// 12.03.2024 - 30.06.2024 / Sala

Women of pre-Roman Italy in the collections of the Spanish National Archaeological Museum

Over the last few years, the role of women in Antiquity has been reassessed and analysed from multiple perspectives. Protohistoric archaeology has looked at the cultures of pre-Roman Italy, developing a methodology of study that has allowed scholars to shift the focus onto the agency and actions of women, who were particularly dynamic.

Madrid’s National Archaeological Museum houses a collection of about 600 bronze artifacts from pre-Roman Italy. Curators Raimon Graells i Fabregat and Margarita Moreno Conde have selected 92 objects from the collection: bracelets, fibulae, pendants, mirrors, terracotta and metal figurines, necklaces and ceramics, through which visitors will learn more about women in those societies.

The exhibition provides a unique and unprecedented opportunity to explore the role of women at different times and situations in their lives, with a focus on the religious, public and private spheres.

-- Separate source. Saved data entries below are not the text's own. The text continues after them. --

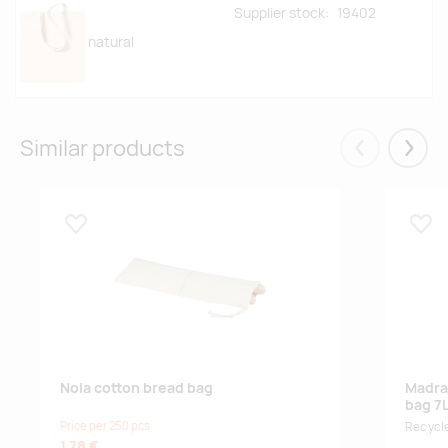
Supplier stock:
19402
natural
Similar products
Eelmised
Järgm
Lisa lemmikuks
Lisa
Nola cotton bread bag
Madra
bag 7
Price per 250 pcs
Recycle
1.78 €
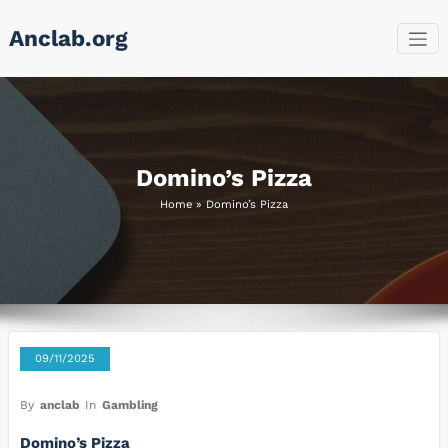
Skip
Anclab.org
to
content
Domino’s Pizza
Home
»
Domino’s Pizza
09/11/2025
By
anclab
In
Gambling
Domino’s Pizza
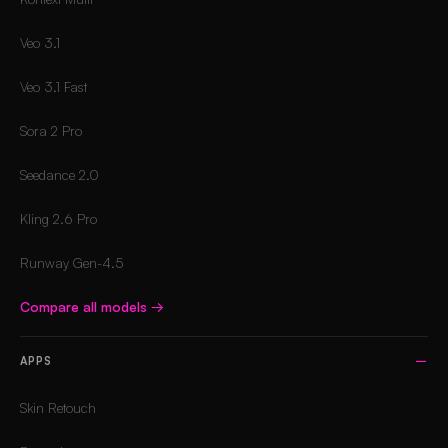
Veo 3.1
Veo 3.1 Fast
Sora 2 Pro
Seedance 2.0
Kling 2.6 Pro
Runway Gen-4.5
Compare all models
→
APPS
Skin Retouch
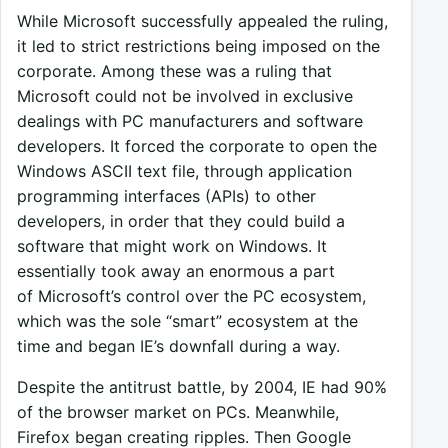
While Microsoft successfully appealed the ruling,
it led to strict restrictions being imposed on the
corporate. Among these was a ruling that
Microsoft could not be involved in exclusive
dealings with PC manufacturers and software
developers. It forced the corporate to open the
Windows ASCII text file, through application
programming interfaces (APIs) to other
developers, in order that they could build a
software that might work on Windows. It
essentially took away an enormous a part
of Microsoft’s control over the PC ecosystem,
which was the sole “smart” ecosystem at the
time and began IE’s downfall during a way.
Despite the antitrust battle, by 2004, IE had 90%
of the browser market on PCs. Meanwhile,
Firefox began creating ripples. Then Google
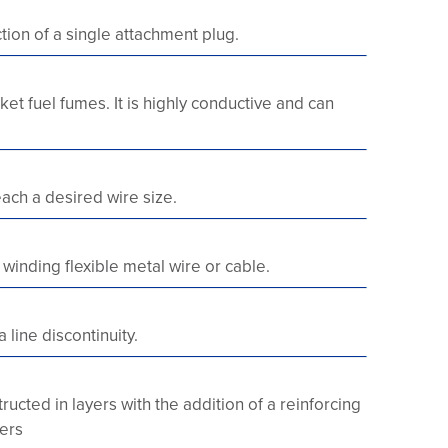
ction of a single attachment plug.
et fuel fumes. It is highly conductive and can
ach a desired wire size.
inding flexible metal wire or cable.
 line discontinuity.
ucted in layers with the addition of a reinforcing
yers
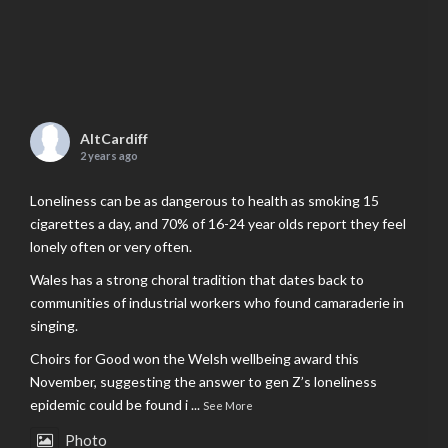
AltCardiff
2 years ago
Loneliness can be as dangerous to health as smoking 15
cigarettes a day, and 70% of 16-24 year olds report they feel
lonely often or very often.
Wales has a strong choral tradition that dates back to
communities of industrial workers who found camaraderie in
singing.
Choirs for Good won the Welsh wellbeing award this
November, suggesting the answer to gen Z’s loneliness
epidemic could be found i
...
See More
Photo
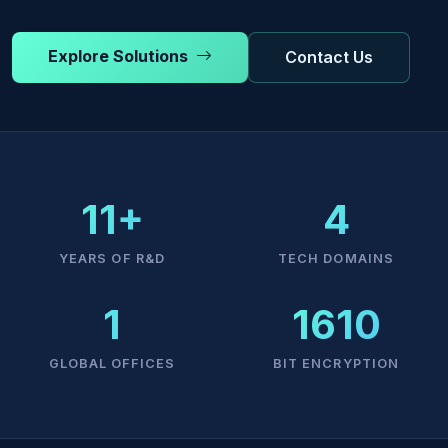
Explore Solutions
Contact Us
11+
4
YEARS OF R&D
TECH DOMAINS
1
1610
GLOBAL OFFICES
BIT ENCRYPTION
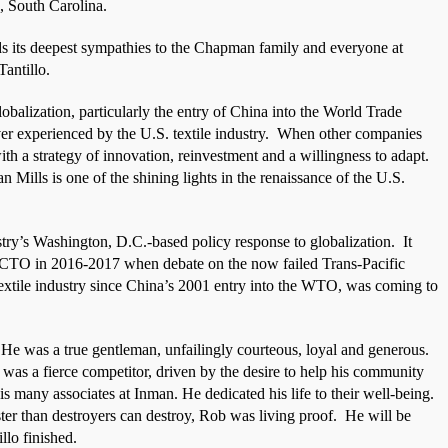
 South Carolina.
ds its deepest sympathies to the Chapman family and everyone at
antillo.
lobalization, particularly the entry of China into the World Trade
er experienced by the U.S. textile industry.
When other companies
h a strategy of innovation, reinvestment and a willingness to adapt.
 Mills is one of the shining lights in the renaissance of the U.S.
ustry’s Washington, D.C.-based policy response to globalization.
It
NCTO in 2016-2017 when debate on the now failed Trans-Pacific
 textile industry since China’s 2001 entry into the WTO, was coming to
He was a true gentleman, unfailingly courteous, loyal and generous.
b was a fierce competitor, driven by the desire to help his community
is many associates at Inman. He dedicated his life to their well-being.
ster than destroyers can destroy, Rob was living proof.
He will be
llo finished.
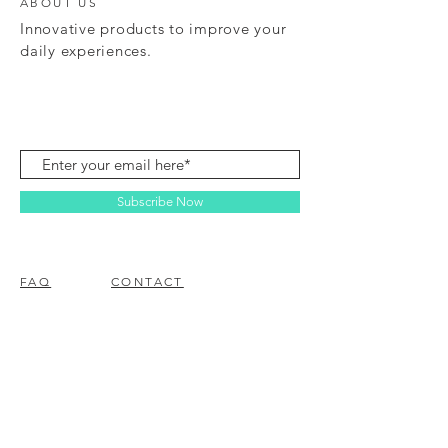
ABOUT US
Innovative products to improve your
daily experiences.
Subscribe Now
FAQ
CONTACT
© 2023 BY EZ ELECTRONICS.
PROUDLY CREATED WITH
WIX.COM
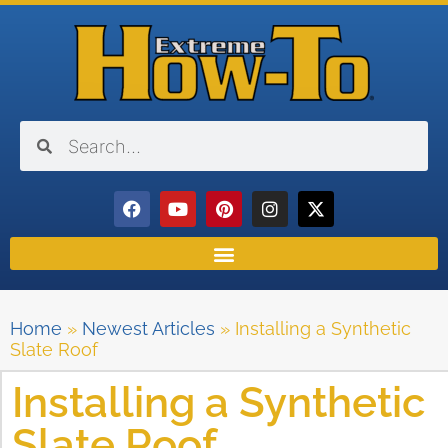
Home
»
Newest Articles
»
Installing a Synthetic
Slate Roof
Installing a Synthetic
Slate Roof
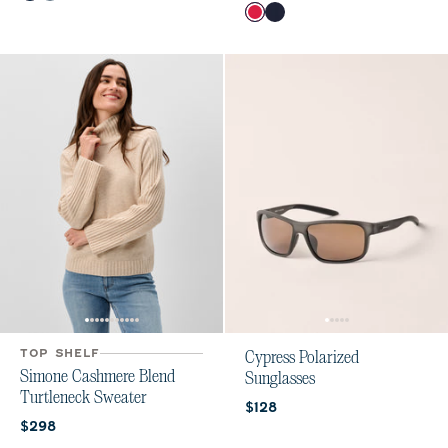
Color
Raspberry Wine
Navy
TOP SHELF
Cypress Polarized
Simone Cashmere Blend
Sunglasses
Turtleneck Sweater
Current price:
$128
Current price:
$298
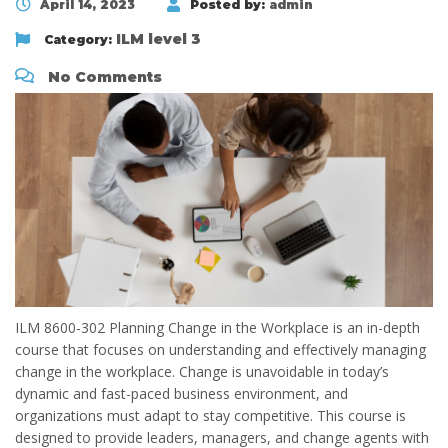
April 14, 2023
Posted by:
admin
ILM level 3
Category:
No Comments
ILM 8600-302 Planning Change in the Workplace is an in-depth
course that focuses on understanding and effectively managing
change in the workplace. Change is unavoidable in today’s
dynamic and fast-paced business environment, and
organizations must adapt to stay competitive. This course is
designed to provide leaders, managers, and change agents with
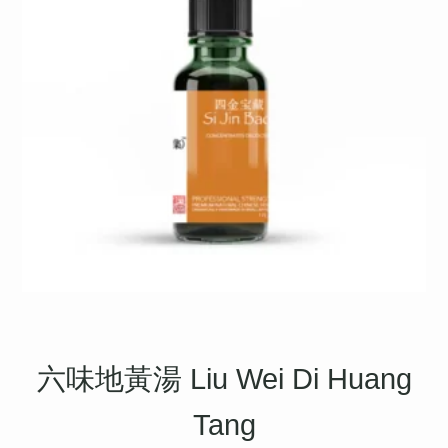
六味地黃湯 Liu Wei Di Huang
Tang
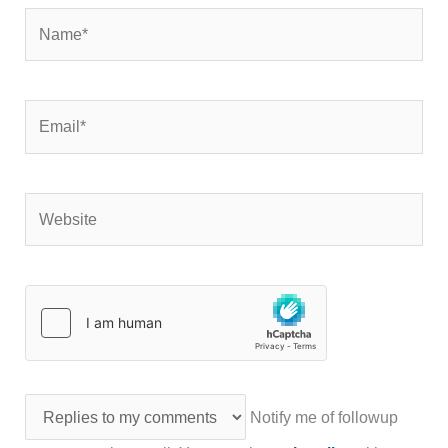
Name*
Email*
Website
Notify me of followup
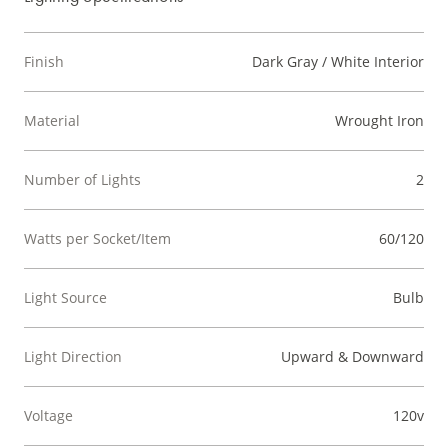
Finish
Dark Gray / White Interior
Material
Wrought Iron
Number of Lights
2
Watts per Socket/Item
60/120
Light Source
Bulb
Light Direction
Upward & Downward
Voltage
120v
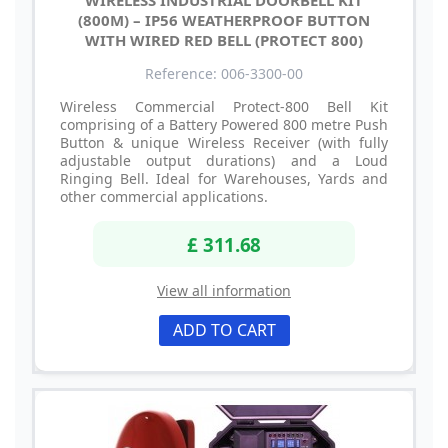
WIRELESS INDUSTRIAL DOORBELL KIT
(800M) – IP56 WEATHERPROOF BUTTON
WITH WIRED RED BELL (PROTECT 800)
Reference: 006-3300-00
Wireless Commercial Protect-800 Bell Kit
comprising of a Battery Powered 800 metre Push
Button & unique Wireless Receiver (with fully
adjustable output durations) and a Loud
Ringing Bell. Ideal for Warehouses, Yards and
other commercial applications.
£ 311.68
View all information
ADD TO CART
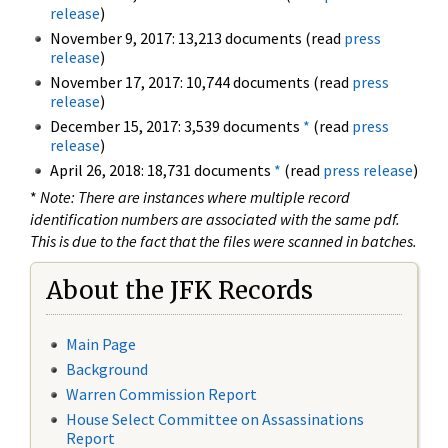
release
)
November 9, 2017: 13,213 documents (read
press
release
)
November 17, 2017: 10,744 documents (read
press
release
)
December 15, 2017: 3,539 documents
*
(read
press
release
)
April 26, 2018: 18,731 documents
*
(read
press release
)
*
Note: There are instances where multiple record
identification numbers are associated with the same pdf.
This is due to the fact that the files were scanned in batches.
About the JFK Records
Main Page
Background
Warren Commission Report
House Select Committee on Assassinations
Report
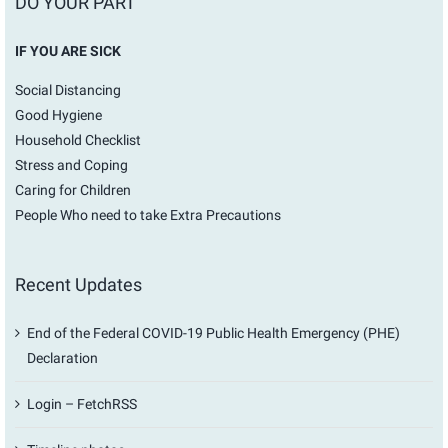
DO YOUR PART
IF YOU ARE SICK
Social Distancing
Good Hygiene
Household Checklist
Stress and Coping
Caring for Children
People Who need to take Extra Precautions
Recent Updates
End of the Federal COVID-19 Public Health Emergency (PHE)
Declaration
Login – FetchRSS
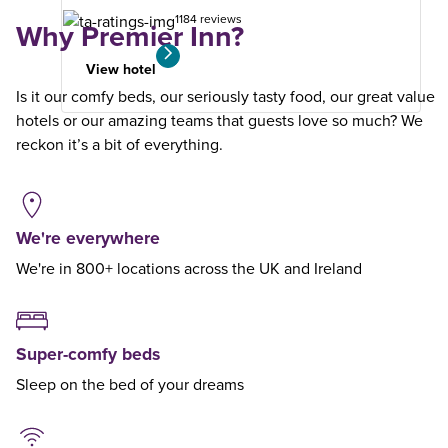
1184 reviews
Why Premier Inn?
View hotel
Is it our comfy beds, our seriously tasty food, our great value
hotels or our amazing teams that guests love so much? We
reckon it’s a bit of everything.
We're everywhere
We're in 800+ locations across the UK and Ireland
Super-comfy beds
Sleep on the bed of your dreams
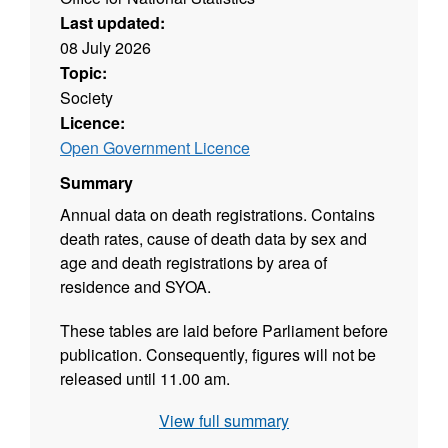
Last updated:
08 July 2026
Topic:
Society
Licence:
Open Government Licence
Summary
Annual data on death registrations. Contains
death rates, cause of death data by sex and
age and death registrations by area of
residence and SYOA.
These tables are laid before Parliament before
publication. Consequently, figures will not be
released until 11.00 am.
View full summary
Source agency: Office for National Statistics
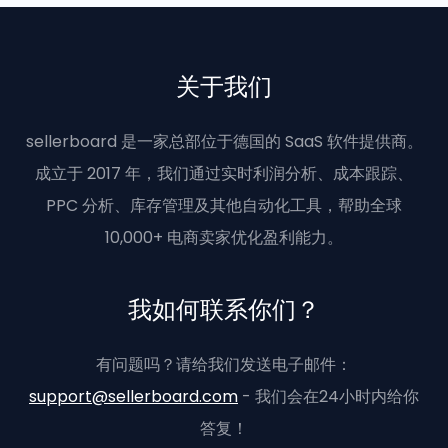
关于我们
sellerboard 是一家总部位于德国的 SaaS 软件提供商。
成立于 2017 年，我们通过实时利润分析、成本跟踪、
PPC 分析、库存管理及其他自动化工具，帮助全球
10,000+ 电商卖家优化盈利能力。
我如何联系你们？
有问题吗？请给我们发送电子邮件：
support@sellerboard.com
- 我们会在24小时内给你
答复！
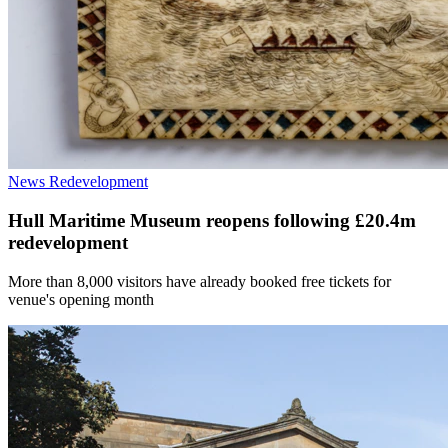
News
Redevelopment
Hull Maritime Museum reopens following £20.4m
redevelopment
More than 8,000 visitors have already booked free tickets for
venue's opening month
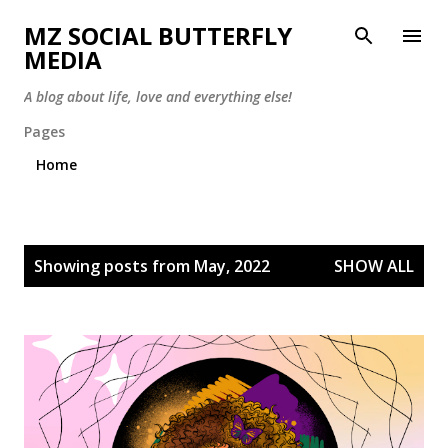
Skip to main content
MZ SOCIAL BUTTERFLY
MEDIA
A blog about life, love and everything else!
Pages
Home
P
Showing posts from May, 2022
SHOW ALL
o
s
t
s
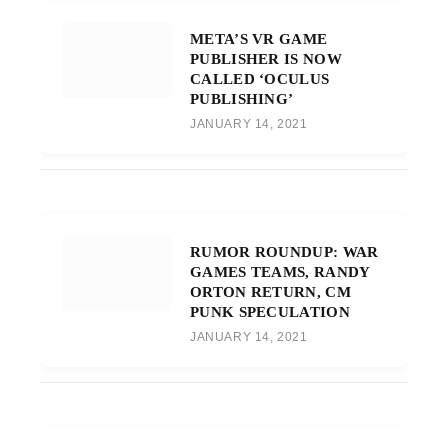
META’S VR GAME
PUBLISHER IS NOW
CALLED ‘OCULUS
PUBLISHING’
JANUARY 14, 2021
RUMOR ROUNDUP: WAR
GAMES TEAMS, RANDY
ORTON RETURN, CM
PUNK SPECULATION
JANUARY 14, 2021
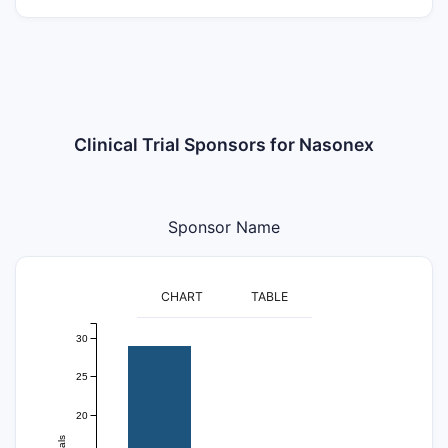
Clinical Trial Sponsors for Nasonex
Sponsor Name
CHART
TABLE
30
25
20
trials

The geographic area covered is central Italy, from the Adriatic to the Mediterranean, and the exhibits are shown in chronological order, between the 8th and 2nd centuries BCE.

“Women of pre-Roman Italy in the collections of the Spanish National Archaeological Museum” sheds light on the lives of these women, their activities, the roles they played in their cultures, the way in which objects can help us discover more about them, and a methodology to study and provide an accurate picture of their experiences. Women are not shown as passive subjects – far from it, the exhibition’s novel approach proves that women were active and performative agents, essential to collective life in domestic, religious and funerary settings. Thanks to the pieces from the National Archaeological Museum’s extraordinary collection, we can compare the different cultures that inhabited the Italian Peninsula during that period.